La libertad, por supuesto, es mi más grande perversión dentro de la perversión.
Ver cómo reacciona a las cuerdas cuando son ajustadas, o a una mordaza siendo
puesto en su boca. Ver como lidia con la realidad de que allí estoy yo.
Además, pienso que los hombres se ven “bien” atados. La restricción es sexy.
Puede que tenga que ver con cuanto adoro observar las luchas. Especialmente las
luchas sin sentido. Adoro sentarme y proferir una risita siniestra, diciendo
"es inútil que te resistas".
Y también está el dolor. Quitarle la posibilidad de que se siente cómodamente.

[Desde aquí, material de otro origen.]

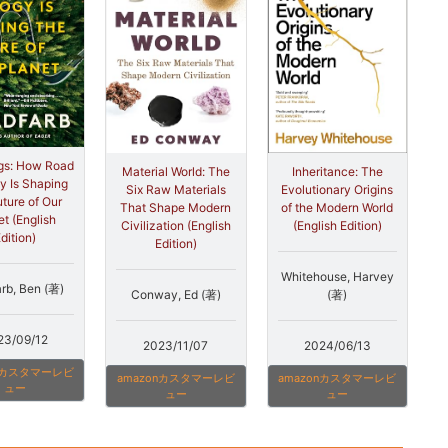
gs: How Road
Material World: The
Inheritance: The
y Is Shaping
Six Raw Materials
Evolutionary Origins
uture of Our
That Shape Modern
of the Modern World
et (English
Civilization (English
(English Edition)
dition)
Edition)
Whitehouse, Harvey
arb, Ben (著)
Conway, Ed (著)
(著)
23/09/12
2023/11/07
2024/06/13
onカスタマーレビ
amazonカスタマーレビ
amazonカスタマーレビ
ュー
ュー
ュー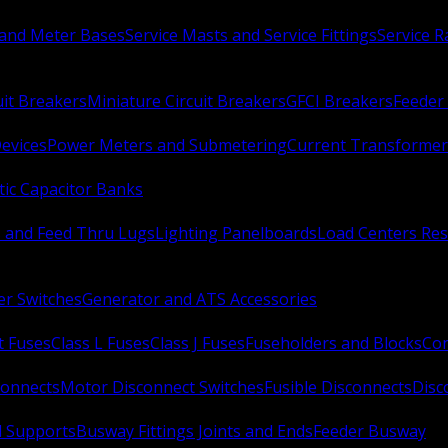
 and Meter Bases
Service Masts and Service Fittings
Service 
uit Breakers
Miniature Circuit Breakers
GFCI Breakers
Feeder 
Devices
Power Meters and Submetering
Current Transformer
ic Capacitor Banks
s and Feed Thru Lugs
Lighting Panelboards
Load Centers Res
er Switches
Generator and ATS Accessories
t Fuses
Class L Fuses
Class J Fuses
Fuseholders and Blocks
Con
connects
Motor Disconnect Switches
Fusible Disconnects
Disc
 Supports
Busway Fittings Joints and Ends
Feeder Busway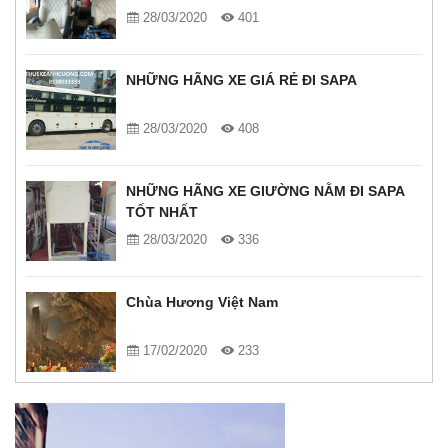
28/03/2020
401
NHỮNG HÃNG XE GIÁ RẺ ĐI SAPA
28/03/2020
408
NHỮNG HÃNG XE GIƯỜNG NẰM ĐI SAPA
TỐT NHẤT
28/03/2020
336
Chùa Hương Việt Nam
17/02/2020
233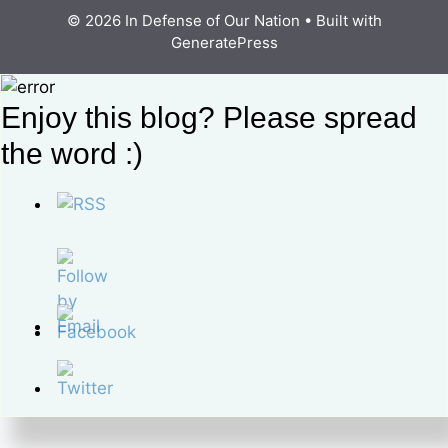
© 2026 In Defense of Our Nation
• Built with
GeneratePress
Enjoy this blog? Please spread
the word :)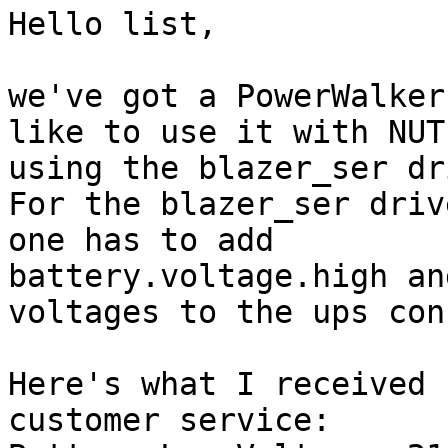
Hello list,

we've got a PowerWalker
like to use it with NUT

using the blazer_ser dr
For the blazer_ser driv
one has to add

battery.voltage.high an
voltages to the ups conf
Here's what I received 
customer service:
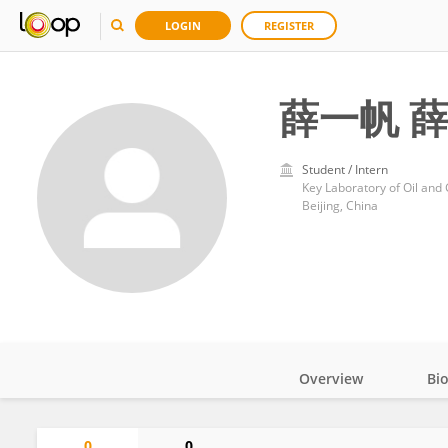
LOGIN
REGISTER
薛一帆 
Student / Intern
Key Laboratory of Oil and
Beijing, China
Overview
Bi
Impact
0
0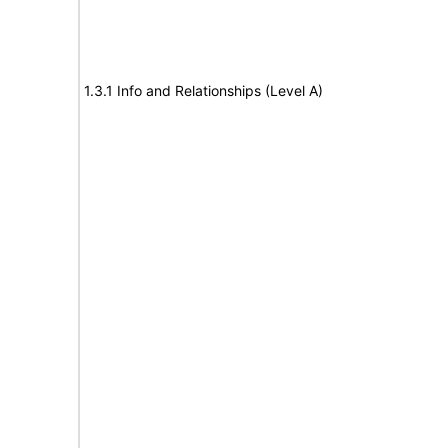
1.3.1 Info and Relationships (Level A)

Hacer que soporte cosas que su cuerpo le grita que NO acepte más. Más que nada,
creo que amo las reacciones físicas cuando se sufre dolor, la lucha, la mirada
suplicante, los gemidos. La forma en que se retuerce en vano, tratando instintivamente
de escaparse.
Pero todo
es inútil. Que dulce! La batalla dentro de su cabeza - porque está haciendo
esto, oh! cuánto duele, fíjate como sonríe cuando lo hace! Cómo puede disfrutar
lastimándome tanto? .
Por supuesto, lo más trágico e interesante de todo - el precioso ego masculino.
Creo, y esto es una especulación, que sacrificar el orgullo está entre las
cosas más difíciles de hacer para un hombre, aún por el Amo que más le importa.
Todo en su educación le indica que no lo haga. Esto es lo que hace a este
regalo tan especial. He visto hombres optar por niveles de dolor diez veces
superiores sólo para evitar tener que arrastrarse por el suelo y lamer mis
botas. He visto hombres aterrorizados de ponerse un par de pantys por miedo a
lo que pudieran sentir.
Quizás esta es la causa por la que este tipo de sumisión es tan dulce. Una vez
que él está allí, es tan vulnerable. Como un niño. Es como si la dura capa
exterior se hubiera roto, y lo que quedara fuera un niño tembloroso y
aterrorizado. Rasgo su piel y juego delicadamente con sus partes más preciosas,
y él tiembla, se estremece, y lo acepta.
Aterrorizado
pero necesitándome más que nunca.
Sin embargo, aún hay mucho más. Una de las razones por las que paso un mal
momento escribiendo artículos como este es que me siento escribiendo breves
notas sobre algo que merecería novelas enteras. Estas son sólo tres, por
supuesto, de las categorías principales del juego a las que me veo volver una y
otra vez. Agradezco las respuestas de cualquier tipo.